The SEC’s orders found that the DAO and its founders attracted nearly $510 million in investments based on its unregistered SMART Yield bonds. According to the SEC, Ward and Murray promoted BarnBridge DAO’s SMART Yield bonds through various means, including by publishing a white paper that described the bonds as fixed-income products that allowed investors to receive fixed or variable gains by investing in senior tranches (with guaranteed returns) or junior tranches (with variable rates of return) of SMART Yield investment pools. Assets invested in these pools were exchanged for crypto assets from third-party lending platforms that generated interest income for the pools. Under this scheme, SMART Yield would direct the junior investors’ capital to pay senior investors if the senior investors’ “guaranteed yield” was not achieved by the lending results. However, junior investors would receive any surplus in the event that the lending platform’s assets yielded more than was needed to pay the fixed yield to the senior investors. BarnBridge DAO did not register the SMART Yield bonds with the SEC.
The SEC determined that the offering and sale of SMART Yield bonds violated Sections 5(a) and 5(c) of the Securities Act, which bar the offering and sale of unregistered securities. The SEC further determined that BarnBridge DAO caused the investment pools (which were not registered investment companies) to violate Section 7(a) of the Investment Company Act, which prohibits unregistered investment companies from offering and selling securities. The settlement resulted in two cease-and-desist orders: One against BarnBridge DAO, requiring the entity to stop the offer and sale of SMART Yield bonds and disgorge nearly $1.5 million in funds to the SEC; and another against BarnBridge’s co-founders, Tyler Ward and Troy Murray, requiring the two men to cease offering SMART Yield bonds and each pay $125,000 in civil penalties.

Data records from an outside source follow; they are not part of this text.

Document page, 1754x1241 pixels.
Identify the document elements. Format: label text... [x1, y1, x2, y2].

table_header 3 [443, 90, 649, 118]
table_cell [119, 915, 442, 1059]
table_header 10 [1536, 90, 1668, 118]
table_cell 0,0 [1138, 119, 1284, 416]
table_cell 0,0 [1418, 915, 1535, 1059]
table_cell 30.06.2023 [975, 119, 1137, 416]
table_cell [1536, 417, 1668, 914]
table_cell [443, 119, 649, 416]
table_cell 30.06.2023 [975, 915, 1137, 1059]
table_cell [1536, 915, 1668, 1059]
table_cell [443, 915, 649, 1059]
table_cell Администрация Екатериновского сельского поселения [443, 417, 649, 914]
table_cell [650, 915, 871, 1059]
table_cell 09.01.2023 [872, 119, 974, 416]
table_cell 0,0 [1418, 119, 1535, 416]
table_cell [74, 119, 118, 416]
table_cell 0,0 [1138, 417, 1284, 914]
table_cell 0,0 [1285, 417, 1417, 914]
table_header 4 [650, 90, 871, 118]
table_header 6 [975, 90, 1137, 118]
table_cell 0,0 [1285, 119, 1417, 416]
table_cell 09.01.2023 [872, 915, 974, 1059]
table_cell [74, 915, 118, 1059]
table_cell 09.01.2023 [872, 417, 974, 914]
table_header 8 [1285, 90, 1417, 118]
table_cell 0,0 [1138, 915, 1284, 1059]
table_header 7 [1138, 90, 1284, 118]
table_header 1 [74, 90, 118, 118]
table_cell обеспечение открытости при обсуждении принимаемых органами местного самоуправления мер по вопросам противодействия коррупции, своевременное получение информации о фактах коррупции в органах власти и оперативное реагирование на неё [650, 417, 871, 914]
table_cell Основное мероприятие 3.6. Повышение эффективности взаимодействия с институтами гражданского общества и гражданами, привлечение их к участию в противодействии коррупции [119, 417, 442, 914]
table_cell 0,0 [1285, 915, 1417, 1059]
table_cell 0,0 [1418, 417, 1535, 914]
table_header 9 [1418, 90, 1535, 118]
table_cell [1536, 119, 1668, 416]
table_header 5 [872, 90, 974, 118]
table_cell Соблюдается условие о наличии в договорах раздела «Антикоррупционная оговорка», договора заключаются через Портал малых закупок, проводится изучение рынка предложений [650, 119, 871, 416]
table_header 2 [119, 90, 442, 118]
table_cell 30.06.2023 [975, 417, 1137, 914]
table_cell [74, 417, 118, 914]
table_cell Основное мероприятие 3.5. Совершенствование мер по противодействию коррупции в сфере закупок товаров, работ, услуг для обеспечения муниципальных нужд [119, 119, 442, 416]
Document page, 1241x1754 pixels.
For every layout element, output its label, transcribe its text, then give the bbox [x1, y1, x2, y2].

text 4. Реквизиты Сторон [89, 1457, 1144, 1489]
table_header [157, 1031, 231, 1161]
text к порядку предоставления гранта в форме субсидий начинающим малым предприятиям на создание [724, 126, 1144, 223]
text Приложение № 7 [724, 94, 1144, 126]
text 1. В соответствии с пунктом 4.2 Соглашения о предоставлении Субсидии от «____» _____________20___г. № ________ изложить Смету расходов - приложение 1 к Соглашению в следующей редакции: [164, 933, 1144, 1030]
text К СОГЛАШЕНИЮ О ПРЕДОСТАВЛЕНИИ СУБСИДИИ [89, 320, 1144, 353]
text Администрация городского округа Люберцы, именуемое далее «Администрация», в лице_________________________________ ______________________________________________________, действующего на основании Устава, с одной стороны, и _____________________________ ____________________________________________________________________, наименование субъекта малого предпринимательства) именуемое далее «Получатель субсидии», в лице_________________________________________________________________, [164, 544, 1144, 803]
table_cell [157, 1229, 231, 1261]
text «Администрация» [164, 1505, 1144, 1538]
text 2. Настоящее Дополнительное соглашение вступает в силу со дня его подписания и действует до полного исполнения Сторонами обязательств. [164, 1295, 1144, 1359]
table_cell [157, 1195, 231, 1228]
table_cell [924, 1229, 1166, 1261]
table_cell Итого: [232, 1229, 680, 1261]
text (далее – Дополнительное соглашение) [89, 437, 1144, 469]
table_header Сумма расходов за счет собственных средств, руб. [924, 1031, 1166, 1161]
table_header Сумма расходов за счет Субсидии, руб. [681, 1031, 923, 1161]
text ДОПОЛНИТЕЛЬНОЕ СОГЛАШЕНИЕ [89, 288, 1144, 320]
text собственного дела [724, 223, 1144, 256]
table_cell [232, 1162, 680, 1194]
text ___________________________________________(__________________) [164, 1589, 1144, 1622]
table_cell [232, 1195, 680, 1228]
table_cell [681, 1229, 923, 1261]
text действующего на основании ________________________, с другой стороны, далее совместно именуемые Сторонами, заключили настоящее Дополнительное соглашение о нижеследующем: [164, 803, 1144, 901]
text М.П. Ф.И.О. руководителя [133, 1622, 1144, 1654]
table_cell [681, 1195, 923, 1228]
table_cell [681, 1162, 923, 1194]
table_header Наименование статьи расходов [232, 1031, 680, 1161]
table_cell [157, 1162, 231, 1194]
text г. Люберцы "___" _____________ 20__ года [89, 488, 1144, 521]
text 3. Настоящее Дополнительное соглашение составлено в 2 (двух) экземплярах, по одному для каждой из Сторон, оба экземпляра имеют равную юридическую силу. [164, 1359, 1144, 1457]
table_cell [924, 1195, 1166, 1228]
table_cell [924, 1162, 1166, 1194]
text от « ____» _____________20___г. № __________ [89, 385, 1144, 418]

#UnregisteredCryptoBonds #UnregisteredDAO #DAODisgorgement
On December 4, 2023, SEC Chief Accountant Paul Munter issued a statement on the importance of cash flow reporting. Arguing that statements of cash flows have consistently been the leading area of restatements for issuers of securities, Munter asserted that issuers and auditors have not applied the same rigor to statements of cash flows as they do other financial statements. He reminded issuers and auditors “of the importance of performing an objective analysis from the perspective of a reasonable investor when evaluating the materiality of both the financial statement and ICFR impacts of an error in the statement of cash flows.” He further stated that classification is the foundation of the statement of cash flows, and that the Office of the Chief Accountant has found unpersuasive arguments that that an error in the classification of cash flows is not material. He expressed the SEC’s expectation that independent auditors design and implement procedures to address the risks specifically associated with the statement of cash flows, reminding them that, when evaluating errors, it would be inappropriate to set a materiality level that exceeds materiality for the financial statements as a whole. Historically, similar statements from senior SEC officials have often signaled increased enforcement attention to particular issues, so companies would be wise to pay close attention to their cash flow reporting in light of Munter’s statement.